Dr. Jörg Philipps: Wir müssen uns immer möglichst weit vom konkreten Konfliktfall entfernen und die Situation abstrakt besprechen. Dann fragen wir eben: Was ist der Wille des Patienten, schadet ihm eine Therapie, hat sie einen Nutzen für ihn und ist es gerecht diese Therapie oder einen Therapieabbruch durchzuführen.

Frage: In den zurückliegenden Jahren ist in der Öffentlichkeit viel über Patientenverfügungen gesprochen worden. Setzen sich die Patienten mittlerweile mit dem Thema auseinander und halten ihren Willen schriftlich fest?

Dr. Jörg Philipps: Ja, es liegen vermehrt Verfügungen vor. Manchmal sind diese aber sehr unkonkret. Wenn dort steht: Ich will nicht an Schläuche angeschlossen werden, dann können die Behandlungsteams damit relativ wenig anfangen.

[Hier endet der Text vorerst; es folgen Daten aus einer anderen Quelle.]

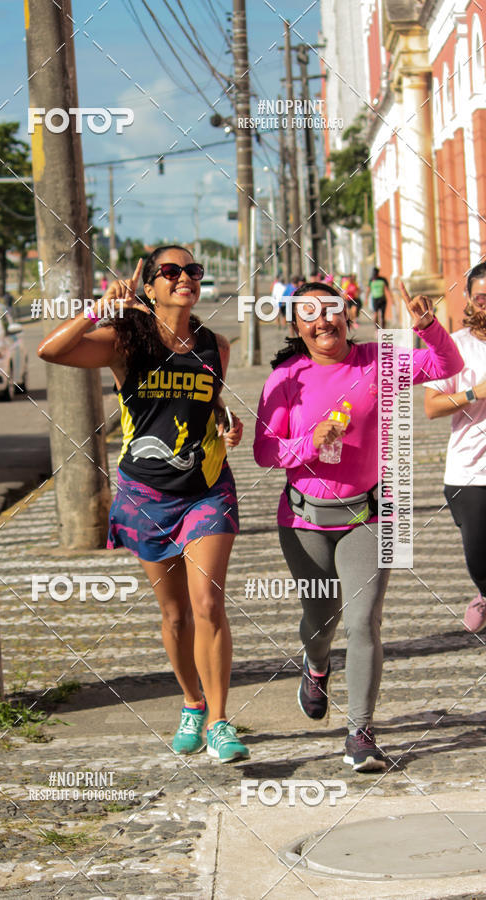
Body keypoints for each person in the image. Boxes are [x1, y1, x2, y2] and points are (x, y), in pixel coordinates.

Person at [37, 245, 250, 763]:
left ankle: (221, 722)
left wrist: (224, 419)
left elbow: (205, 397)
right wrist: (100, 309)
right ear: (150, 286)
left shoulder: (215, 345)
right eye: (170, 272)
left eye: (192, 271)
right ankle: (192, 703)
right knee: (175, 614)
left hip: (207, 487)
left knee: (208, 605)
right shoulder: (124, 341)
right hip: (145, 496)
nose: (184, 278)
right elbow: (52, 351)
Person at [253, 280, 463, 771]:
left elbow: (448, 367)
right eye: (310, 313)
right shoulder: (287, 378)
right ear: (296, 325)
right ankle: (316, 664)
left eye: (331, 310)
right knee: (321, 622)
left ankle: (361, 732)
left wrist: (428, 326)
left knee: (363, 621)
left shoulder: (378, 361)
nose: (323, 320)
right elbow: (265, 452)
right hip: (305, 519)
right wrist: (308, 441)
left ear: (347, 313)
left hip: (369, 514)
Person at [424, 261, 486, 633]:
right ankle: (483, 593)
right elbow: (431, 406)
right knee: (479, 556)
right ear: (468, 298)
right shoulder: (455, 348)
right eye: (482, 297)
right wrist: (474, 393)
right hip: (470, 471)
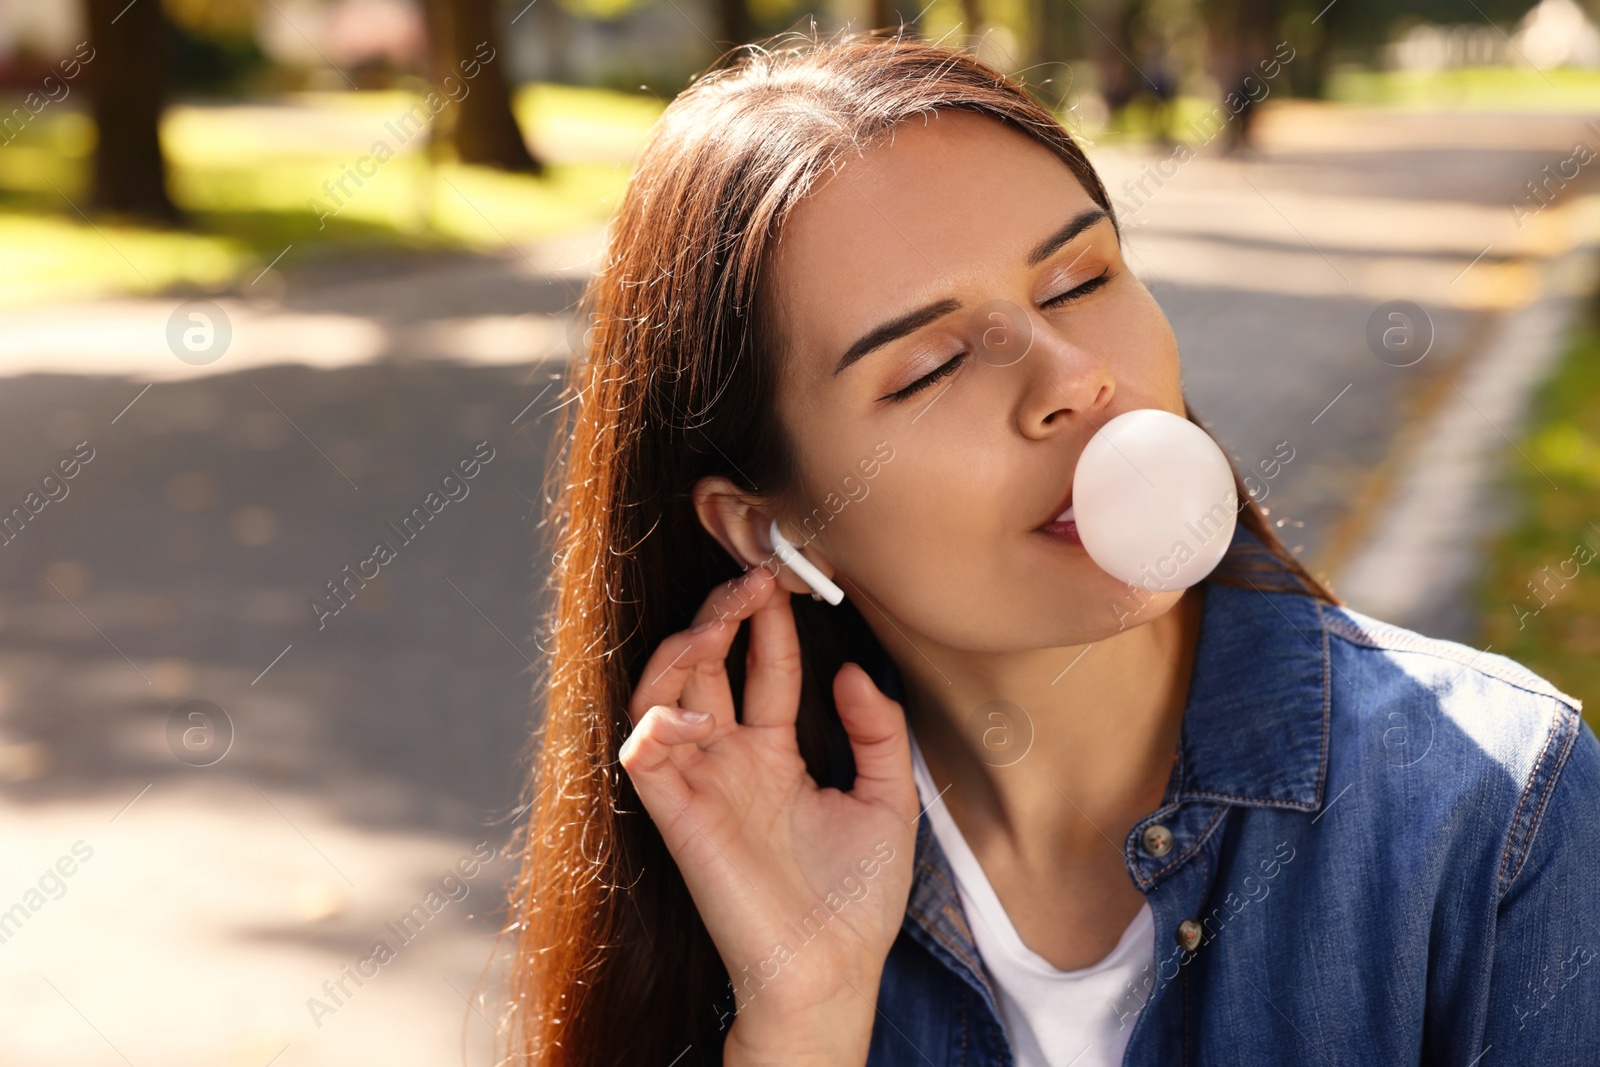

Meint er eine künstliche Ernährung, meint er eine Bluttransfusion oder meint er die künstliche Beatmung? Wir plädieren auf jeden Fall dafür, sich beraten zu lassen, sich mit dem Thema, was ist, wenn ich nicht mehr autonom entscheiden kann, auseinanderzusetzen und sich fachlichen Rat zu holen.

Thomas Höpker: Wir als behandelnde Teams im Krankenhaus mussten ja auch lernen, mit dem Thema Patientenwille und Patientenverfügung richtig umzugehen. So haben wir als Ethikkomitee Leitlinien und einen Dokumentationsbogen entwickelt, wie wir eigentlich festhalten, was wir während eines oft lange dauernden Behandlungsprozesses auf unterschiedlichen Stationen über den eigentlichen Patientenwillen erfahren haben.

Frage: Ist es nicht eine sehr traurige Angelegenheit, mit der Sie sich da beschäftigen?

Dr. Jörg Philipps: Natürlich ist es oft traurig, wenn es um eingeschränkte Lebenserwartung, schlechte medizinische Prognose usw. geht. Aber auf der anderen Seite ist es auch toll zu merken, wie hilfreich es sein kann, sich zu eindeutigen Entscheidungen durchzuringen und diese in einem transparenten Prozess mit allen Beteiligten zu entwickeln. Für die Patienten und die Angehörigen ist das sehr hilfreich.

Thomas Höpker: Für mich ist es immer wieder faszinierend zu erleben, wie in einem sehr hierarchischen Betrieb, wie dem eines Krankenhauses, in den Ethikberatungen interdisziplinär und interprofessionell und auf Augenhöhe diskutiert und um den richtigen Weg gerungen wird. Das motiviert, auch bei all der Traurigkeit!

Frage: Vielen Dank für das offene Gespräch!